There’s typically formal training and a competency test to work for certified home health or hospice agencies that receive reimbursement from Medicare or Medicaid. Requirements vary from state to state. Some employers may require a certified nursing assistant certification and a criminal-background check is standard. CPR training and a driver’s license are helpful, too.

Job openings are generally posted by local care facilities. There are a few big caregiving networks for job seekers. CareLinx, based outside of San Francisco, operates like an online matchmaking site for families.
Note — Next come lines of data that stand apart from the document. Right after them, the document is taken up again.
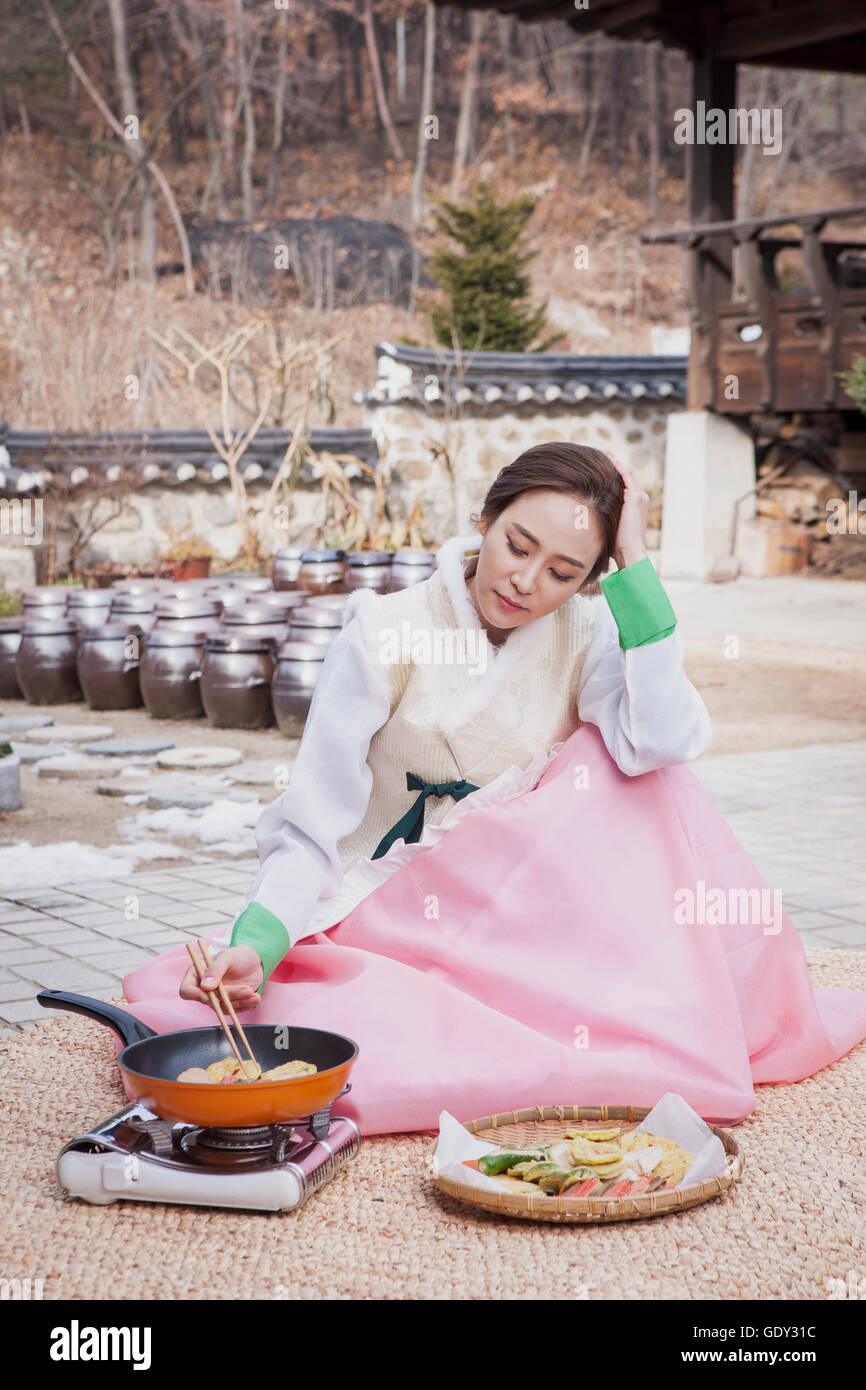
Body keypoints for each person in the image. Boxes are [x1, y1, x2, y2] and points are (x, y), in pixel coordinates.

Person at [123, 443, 866, 1135]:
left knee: (646, 775)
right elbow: (315, 816)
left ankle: (670, 998)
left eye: (563, 572)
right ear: (485, 518)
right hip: (394, 899)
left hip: (524, 906)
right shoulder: (387, 631)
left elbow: (663, 741)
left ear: (589, 580)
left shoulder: (586, 632)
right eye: (517, 545)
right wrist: (260, 939)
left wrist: (636, 561)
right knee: (381, 1049)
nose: (525, 581)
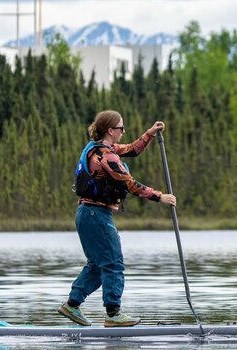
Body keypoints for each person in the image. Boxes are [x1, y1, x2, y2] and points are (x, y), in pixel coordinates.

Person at [59, 110, 176, 327]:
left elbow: (132, 149)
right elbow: (129, 184)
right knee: (113, 262)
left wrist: (149, 134)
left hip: (87, 214)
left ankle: (72, 305)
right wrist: (160, 197)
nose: (123, 132)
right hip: (96, 215)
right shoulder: (107, 157)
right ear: (111, 130)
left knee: (97, 264)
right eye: (121, 128)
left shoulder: (100, 148)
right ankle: (113, 314)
The network, which began in 2011, operates nationwide with over 500,000 professional caregivers ranging from certified nurse assistants all the way up to registered nurses and nurse practitioners.

Employment of substance abuse, behavioral disorder and mental health counselors is likely to grow 25 percent from 2019 to 2029, according to the Labor Department — further boosting current growth.

“According to our listing data, jobs in the mental health sector have risen 28 percent since 2019,” said Sara Sutton, chief executive and founder of the job board FlexJobs. “Jobs like behavioral health care manager, risk reduction manager, social worker and case manager fall under this category. Regarding therapy jobs specifically, the board saw a whopping 56 percent increase in 2020. Titles include therapist, psychologist, counselor, and mental health clinician.”

LinkedIn data shows nearly 24 percent year-over-year job growth among mental health professionals. Fast-growing positions include behavior therapist, mental health technician and psychotherapist. Most of these roles require an associate degree or higher, and training in areas like play therapy for children, mindfulness and cognitive behavioral therapy.

Educational requirements vary but most positions require at least a bachelor’s degree. All states require mental health counselors to be licensed, after completing a period of post degree clinical work under the supervision of a licensed counselor.